━━ Data ━━

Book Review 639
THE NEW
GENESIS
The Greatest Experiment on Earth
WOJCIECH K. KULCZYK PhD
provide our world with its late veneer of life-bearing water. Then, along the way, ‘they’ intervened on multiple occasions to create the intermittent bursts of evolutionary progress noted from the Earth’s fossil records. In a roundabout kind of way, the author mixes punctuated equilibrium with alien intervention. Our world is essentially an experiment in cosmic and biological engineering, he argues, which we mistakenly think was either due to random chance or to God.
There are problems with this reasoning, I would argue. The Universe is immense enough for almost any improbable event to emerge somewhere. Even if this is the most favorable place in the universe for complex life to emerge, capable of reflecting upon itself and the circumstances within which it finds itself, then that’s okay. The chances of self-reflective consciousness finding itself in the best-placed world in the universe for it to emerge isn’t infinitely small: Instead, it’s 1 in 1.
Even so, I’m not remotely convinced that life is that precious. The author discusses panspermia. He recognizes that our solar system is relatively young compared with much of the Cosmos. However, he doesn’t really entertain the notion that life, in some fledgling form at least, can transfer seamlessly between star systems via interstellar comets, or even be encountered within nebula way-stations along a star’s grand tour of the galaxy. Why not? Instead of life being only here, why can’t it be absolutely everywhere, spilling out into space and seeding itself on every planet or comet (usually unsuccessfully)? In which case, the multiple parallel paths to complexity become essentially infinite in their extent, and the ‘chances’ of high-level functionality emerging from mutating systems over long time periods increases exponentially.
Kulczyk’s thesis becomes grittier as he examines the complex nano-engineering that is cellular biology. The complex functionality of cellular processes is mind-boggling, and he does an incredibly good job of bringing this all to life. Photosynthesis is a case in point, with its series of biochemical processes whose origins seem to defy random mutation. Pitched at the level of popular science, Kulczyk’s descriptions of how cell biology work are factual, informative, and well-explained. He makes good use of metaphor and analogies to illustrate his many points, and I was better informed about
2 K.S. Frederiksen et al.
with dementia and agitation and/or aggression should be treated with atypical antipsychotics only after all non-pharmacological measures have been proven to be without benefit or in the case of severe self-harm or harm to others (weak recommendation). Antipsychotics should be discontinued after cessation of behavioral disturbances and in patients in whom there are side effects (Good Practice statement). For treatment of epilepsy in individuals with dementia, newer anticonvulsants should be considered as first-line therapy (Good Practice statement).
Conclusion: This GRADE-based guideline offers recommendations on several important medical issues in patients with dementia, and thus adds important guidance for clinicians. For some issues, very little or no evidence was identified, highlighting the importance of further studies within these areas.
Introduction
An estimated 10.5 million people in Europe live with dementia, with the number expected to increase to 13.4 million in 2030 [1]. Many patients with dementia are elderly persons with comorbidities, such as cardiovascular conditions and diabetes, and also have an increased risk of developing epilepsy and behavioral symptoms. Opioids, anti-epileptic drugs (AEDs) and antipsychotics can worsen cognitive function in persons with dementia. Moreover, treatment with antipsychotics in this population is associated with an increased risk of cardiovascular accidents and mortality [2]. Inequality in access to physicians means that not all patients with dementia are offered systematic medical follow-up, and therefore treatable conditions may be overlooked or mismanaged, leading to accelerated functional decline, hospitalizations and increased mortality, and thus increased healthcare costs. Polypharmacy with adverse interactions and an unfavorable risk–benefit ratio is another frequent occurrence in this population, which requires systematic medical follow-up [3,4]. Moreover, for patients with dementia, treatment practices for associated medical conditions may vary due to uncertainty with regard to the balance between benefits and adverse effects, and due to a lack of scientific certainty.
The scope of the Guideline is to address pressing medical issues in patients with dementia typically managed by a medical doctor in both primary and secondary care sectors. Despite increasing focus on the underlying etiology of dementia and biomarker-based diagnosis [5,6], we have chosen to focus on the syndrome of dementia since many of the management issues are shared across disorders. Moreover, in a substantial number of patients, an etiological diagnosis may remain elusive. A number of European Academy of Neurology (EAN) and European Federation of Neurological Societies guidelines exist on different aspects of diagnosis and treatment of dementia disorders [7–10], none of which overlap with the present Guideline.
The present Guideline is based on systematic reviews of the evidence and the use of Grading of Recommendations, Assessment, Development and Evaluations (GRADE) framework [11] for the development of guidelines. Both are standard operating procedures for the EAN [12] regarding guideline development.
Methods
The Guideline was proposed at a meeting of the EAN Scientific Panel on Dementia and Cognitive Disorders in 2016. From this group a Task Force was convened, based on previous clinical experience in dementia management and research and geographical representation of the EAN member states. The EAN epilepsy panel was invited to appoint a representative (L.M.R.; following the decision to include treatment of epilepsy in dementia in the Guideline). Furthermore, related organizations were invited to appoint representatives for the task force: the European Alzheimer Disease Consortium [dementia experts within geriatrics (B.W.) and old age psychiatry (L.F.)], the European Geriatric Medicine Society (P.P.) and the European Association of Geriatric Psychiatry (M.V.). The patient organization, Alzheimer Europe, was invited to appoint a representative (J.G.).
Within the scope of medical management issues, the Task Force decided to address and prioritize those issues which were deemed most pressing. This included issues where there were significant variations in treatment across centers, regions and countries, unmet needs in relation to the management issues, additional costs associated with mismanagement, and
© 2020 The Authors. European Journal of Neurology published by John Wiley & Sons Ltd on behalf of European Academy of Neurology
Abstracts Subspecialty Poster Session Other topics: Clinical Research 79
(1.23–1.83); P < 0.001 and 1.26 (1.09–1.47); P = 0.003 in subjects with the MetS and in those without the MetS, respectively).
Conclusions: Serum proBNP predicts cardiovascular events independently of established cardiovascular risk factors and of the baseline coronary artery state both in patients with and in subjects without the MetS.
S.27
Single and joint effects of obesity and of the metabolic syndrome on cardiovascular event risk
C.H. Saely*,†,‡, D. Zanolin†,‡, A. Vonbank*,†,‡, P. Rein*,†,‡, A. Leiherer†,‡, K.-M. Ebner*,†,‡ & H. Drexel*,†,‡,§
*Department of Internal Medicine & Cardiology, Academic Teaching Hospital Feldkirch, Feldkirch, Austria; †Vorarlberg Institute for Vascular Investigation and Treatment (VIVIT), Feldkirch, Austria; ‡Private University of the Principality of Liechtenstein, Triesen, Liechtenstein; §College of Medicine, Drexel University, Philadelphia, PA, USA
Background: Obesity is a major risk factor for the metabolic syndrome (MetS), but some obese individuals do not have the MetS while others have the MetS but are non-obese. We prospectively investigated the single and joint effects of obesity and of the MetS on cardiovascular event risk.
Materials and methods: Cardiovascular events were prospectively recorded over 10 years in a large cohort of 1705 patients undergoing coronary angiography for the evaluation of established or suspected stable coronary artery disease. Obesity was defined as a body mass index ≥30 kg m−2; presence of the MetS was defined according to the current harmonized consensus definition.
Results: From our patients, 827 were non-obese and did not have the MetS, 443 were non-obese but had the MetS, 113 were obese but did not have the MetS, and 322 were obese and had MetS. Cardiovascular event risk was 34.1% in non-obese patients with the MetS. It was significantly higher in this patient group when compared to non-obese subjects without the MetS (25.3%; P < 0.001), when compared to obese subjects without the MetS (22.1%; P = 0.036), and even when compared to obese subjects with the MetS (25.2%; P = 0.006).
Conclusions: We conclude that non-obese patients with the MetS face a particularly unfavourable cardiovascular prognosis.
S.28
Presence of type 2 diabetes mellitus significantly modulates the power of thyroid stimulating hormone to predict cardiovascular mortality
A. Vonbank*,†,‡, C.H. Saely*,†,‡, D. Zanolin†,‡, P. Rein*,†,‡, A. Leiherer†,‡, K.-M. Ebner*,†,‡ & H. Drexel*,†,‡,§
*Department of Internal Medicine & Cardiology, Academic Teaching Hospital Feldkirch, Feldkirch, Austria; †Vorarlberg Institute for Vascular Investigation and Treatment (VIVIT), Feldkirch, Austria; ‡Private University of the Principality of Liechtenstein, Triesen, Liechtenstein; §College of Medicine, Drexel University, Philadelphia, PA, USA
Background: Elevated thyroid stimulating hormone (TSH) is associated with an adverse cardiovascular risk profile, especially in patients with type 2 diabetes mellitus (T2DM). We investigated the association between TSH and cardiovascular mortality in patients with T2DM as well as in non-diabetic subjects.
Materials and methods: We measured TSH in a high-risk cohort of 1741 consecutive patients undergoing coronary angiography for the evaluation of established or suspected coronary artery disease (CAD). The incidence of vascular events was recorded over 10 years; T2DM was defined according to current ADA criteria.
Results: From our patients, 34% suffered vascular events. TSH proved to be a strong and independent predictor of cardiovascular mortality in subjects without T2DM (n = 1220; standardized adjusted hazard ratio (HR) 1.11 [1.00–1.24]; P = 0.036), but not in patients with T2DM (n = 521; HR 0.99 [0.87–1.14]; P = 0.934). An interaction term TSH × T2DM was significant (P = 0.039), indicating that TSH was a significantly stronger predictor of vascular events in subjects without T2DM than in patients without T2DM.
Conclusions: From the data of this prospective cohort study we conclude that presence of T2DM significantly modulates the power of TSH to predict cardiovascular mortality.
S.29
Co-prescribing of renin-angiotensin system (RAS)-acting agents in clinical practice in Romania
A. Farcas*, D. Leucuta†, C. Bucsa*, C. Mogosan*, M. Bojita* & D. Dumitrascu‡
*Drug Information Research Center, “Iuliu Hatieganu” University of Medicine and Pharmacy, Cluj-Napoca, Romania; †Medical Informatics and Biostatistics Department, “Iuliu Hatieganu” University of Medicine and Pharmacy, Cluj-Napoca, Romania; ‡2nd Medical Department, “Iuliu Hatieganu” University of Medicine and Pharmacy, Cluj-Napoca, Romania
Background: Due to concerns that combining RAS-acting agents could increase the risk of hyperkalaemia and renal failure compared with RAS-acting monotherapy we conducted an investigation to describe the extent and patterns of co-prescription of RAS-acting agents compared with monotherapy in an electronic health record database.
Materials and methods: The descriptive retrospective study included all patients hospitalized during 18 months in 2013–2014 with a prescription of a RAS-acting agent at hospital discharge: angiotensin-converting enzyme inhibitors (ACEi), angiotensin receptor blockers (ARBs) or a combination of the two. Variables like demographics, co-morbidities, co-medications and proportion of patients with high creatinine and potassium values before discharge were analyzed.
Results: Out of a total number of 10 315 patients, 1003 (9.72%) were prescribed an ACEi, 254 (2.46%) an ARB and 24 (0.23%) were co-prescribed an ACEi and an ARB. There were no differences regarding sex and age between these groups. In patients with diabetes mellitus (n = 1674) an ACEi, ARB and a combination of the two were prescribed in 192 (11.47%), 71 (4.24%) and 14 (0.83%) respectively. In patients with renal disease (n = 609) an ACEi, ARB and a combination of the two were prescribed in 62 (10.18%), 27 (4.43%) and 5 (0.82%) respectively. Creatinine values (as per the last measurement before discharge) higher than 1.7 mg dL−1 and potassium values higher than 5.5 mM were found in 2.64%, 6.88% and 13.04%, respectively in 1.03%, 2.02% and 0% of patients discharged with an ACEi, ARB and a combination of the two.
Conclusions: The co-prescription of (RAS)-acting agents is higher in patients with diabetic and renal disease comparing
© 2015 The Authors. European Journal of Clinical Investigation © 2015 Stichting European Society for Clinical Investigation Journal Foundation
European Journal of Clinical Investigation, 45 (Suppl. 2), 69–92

━━━

Work to complete =>
Looking at the records above, please output exactly the lines that run from the one holding "Conclusions: The co-prescription" to the final line, and only those.

Reply =>
Conclusions: The co-prescription of (RAS)-acting agents is higher in patients with diabetic and renal disease comparing
© 2015 The Authors. European Journal of Clinical Investigation © 2015 Stichting European Society for Clinical Investigation Journal Foundation
European Journal of Clinical Investigation, 45 (Suppl. 2), 69–92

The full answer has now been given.